Где только мы ее не искали! Шура выполняла, как тогда говорили, «особое задание».

В горящем городе, в подвалах и блиндажах, она, так же как и другие комсомолки, разыскивала детей, оставшихся без родных.

С набережной Волги мы пробрались в центр города.

Шура то и дело останавливалась, и, когда она смотрела на развалины, мне казалось, что сейчас она закричит. Ведь раньше она, должно быть, не раз бывала в этих зданиях. А мне не пришлось побывать даже во Дворце пионеров.

Вначале Шура молчала, а потом начала почем зря ругать фашистов. Как только она их не называла! И «окаянными», и «душегубами», и «мазуриками», и даже «фараонами». Мне было жаль, что до фашистских летчиков, туда, в небо, не долетают эти слова и никто их сейчас не слышит, кроме меня.

Мы прошли мимо памятника нашему земляку Герою Советского Союза летчику Виктору Хользунову. Он стоял на высоком постаменте во весь свой рост.

Меня всегда тянуло к этому памятнику. Я любил смотреть в лицо летчика, разглядывать его шлем и большую кожаную перчатку, которую комдив держал в руке.

Эх! Как мстил бы он врагам за все.

Мы шли через скверы площади Павших Борцов, обходя огромные воронки, пахнувшие гарью. Вышли к зданию городского театра. У входа, как всегда, по обе стороны — два льва с пышными каменными гривами. В этом театре я не был раньше, и мне очень хотелось подняться по широким ступеням парадной лестницы, но пришлось следовать за Шурой вниз — в бомбоубежище.

Бомбоубежище было заполнено детьми — и такими, как я, и такими, как Оля; были здесь и постарше, с пионерскими галстуками, и совсем крохотные, которым дают погремушки.

Я хотел сразу же обойти подвал, осмотреть все углы, но Шура остановила меня, усадила и через несколько минут принесла полную до краев тарелку гречневой каши.

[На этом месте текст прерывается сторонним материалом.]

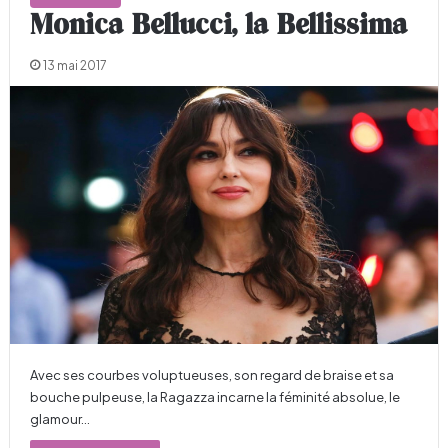
Monica Bellucci, la Bellissima
13 mai 2017
Avec ses courbes volup­tueuses, son regard de braise et sa
bouche pulpeuse, la Ragazza incarne la féminité absolue, le
glamour…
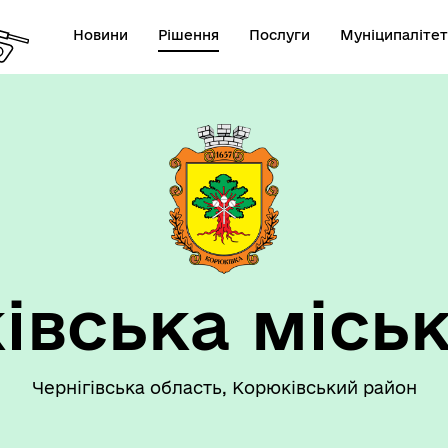
Новини
Рішення
Послуги
Муніципалітет
 громаду
Рішення сесії
івська міськ
Чернігівська область, Корюківський район
номічний профіль
Рішення виконавчого коміт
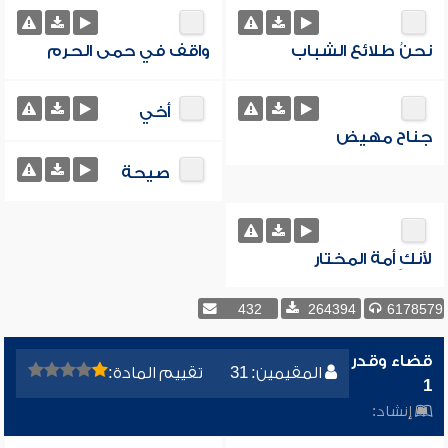
نحنُ طلائع الشباب
واقف في حمى الحرم
أخي
جناح مهيض
صيحة
لأنكِ أمة المختار
432
264394
6178579
قضاء وقدر
المقيمين: 31
تقييم المادة:
1
إنشاد:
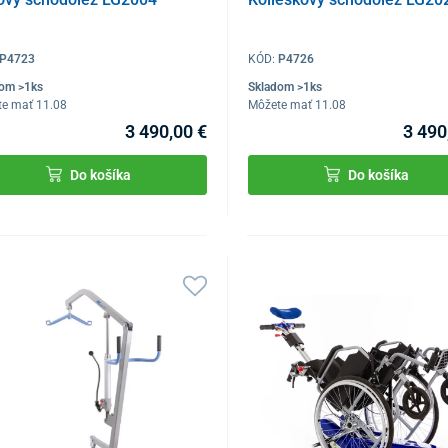
P4723
KÓD:
P4726
dom >1ks
Skladom >1ks
te mať 11.08
Môžete mať 11.08
3 490,00 €
3 490
Do košíka
Do košíka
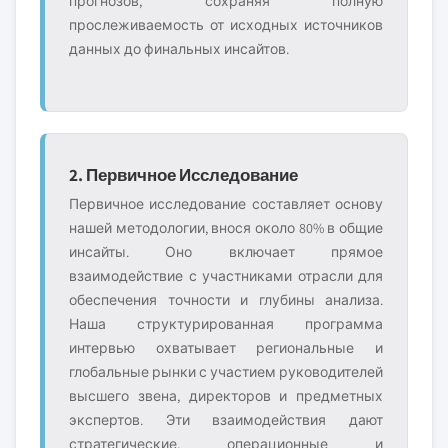
прогнозов, сохраняя полную
прослеживаемость от исходных источников
данных до финальных инсайтов.
2. Первичное Исследование
Первичное исследование составляет основу
нашей методологии, внося около 80% в общие
инсайты. Оно включает прямое
взаимодействие с участниками отрасли для
обеспечения точности и глубины анализа.
Наша структурированная программа
интервью охватывает региональные и
глобальные рынки с участием руководителей
высшего звена, директоров и предметных
экспертов. Эти взаимодействия дают
стратегические, операционные и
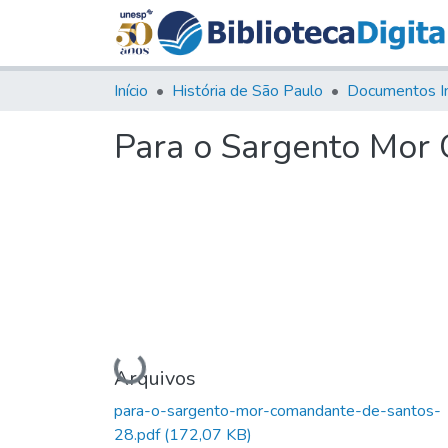
Início
História de São Paulo
Documentos I
Para o Sargento Mor
Carregando...
Arquivos
para-o-sargento-mor-comandante-de-santos-
28.pdf
(172,07 KB)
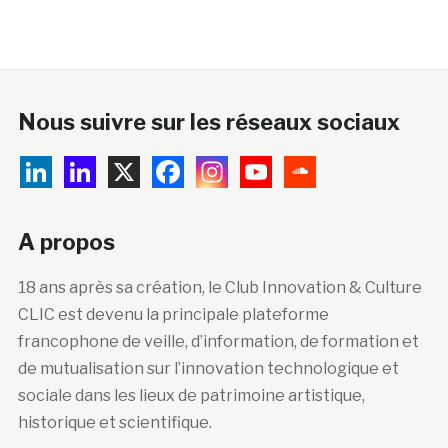
Nous suivre sur les réseaux sociaux
A propos
18 ans après sa création, le Club Innovation & Culture
CLIC est devenu la principale plateforme
francophone de veille, d’information, de formation et
de mutualisation sur l’innovation technologique et
sociale dans les lieux de patrimoine artistique,
historique et scientifique.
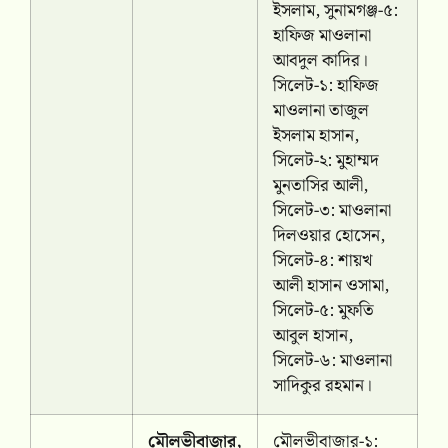
ইসলাম, সুনামগঞ্জ-৫:
হাফিজ মাওলানা
আবদুল কাদির।
সিলেট-১: হাফিজ
মাওলানা তাজুল
ইসলাম হাসান,
সিলেট-২: মুহাম্মদ
মুনতাসির আলী,
সিলেট-৩: মাওলানা
দিলওয়ার হোসেন,
সিলেট-৪: শায়খ
আলী হাসান ওসামা,
সিলেট-৫: মুফতি
আবুল হাসান,
সিলেট-৬: মাওলানা
সাদিকুর রহমান।
মৌলভীবাজার,
মৌলভীবাজার-১:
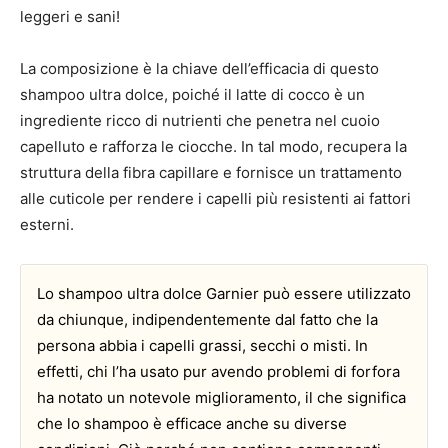
leggeri e sani!
La composizione è la chiave dell’efficacia di questo
shampoo ultra dolce, poiché il latte di cocco è un
ingrediente ricco di nutrienti che penetra nel cuoio
capelluto e rafforza le ciocche. In tal modo, recupera la
struttura della fibra capillare e fornisce un trattamento
alle cuticole per rendere i capelli più resistenti ai fattori
esterni.
Lo shampoo ultra dolce Garnier può essere utilizzato
da chiunque, indipendentemente dal fatto che la
persona abbia i capelli grassi, secchi o misti. In
effetti, chi l’ha usato pur avendo problemi di forfora
ha notato un notevole miglioramento, il che significa
che lo shampoo è efficace anche su diverse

Я ел, а сам прислушивался к голосам. Здесь плакали и смеялись, и опять я услышал разговор о слоне, о том, как он поднял хоботом валявшуюся на улице куклу, как он бродил по набережной и сопротивлялся, когда его хотели погрузить на паром. Его привязали к грузовику, тянули на паром, а он перевернул машину и снова убежал в город, ломая на своем пути заборы и палисадники.

Здесь плакали, но никто не плакал так, как Оля. Прикончив кашу, я начал обход; разглядывал спящих в креслах, на опрокинутом шкафу...

Девчоночки спали, обняв свои куклы, а какой-то мальчуган прижал к себе деревянный паровоз, колесами к щеке.

Но ни среди тех, кто играл, убаюкивая кукол, ни среди тех, кто тревожно кричал во сне, не было Оли. А Шура уже торопила меня. Она взяла под мышку несколько свертков и мне дала такие же.

На лестнице мы встретили пожилого человека с густой бородой, расчесанной на две стороны. Он быстро поднимался наверх в легких коричневых брезентовых сапогах. У него на груди, на белой парусиновой косоворотке, я увидел орден Красного Знамени и какую-то неизвестную мне медаль. Шура поздоровалась с ним и даже меня представила:

— Гена, мой адъютант.

Он остановился, заглянул мне в глаза и ничего не сказал, а только ласково потрепал по плечу.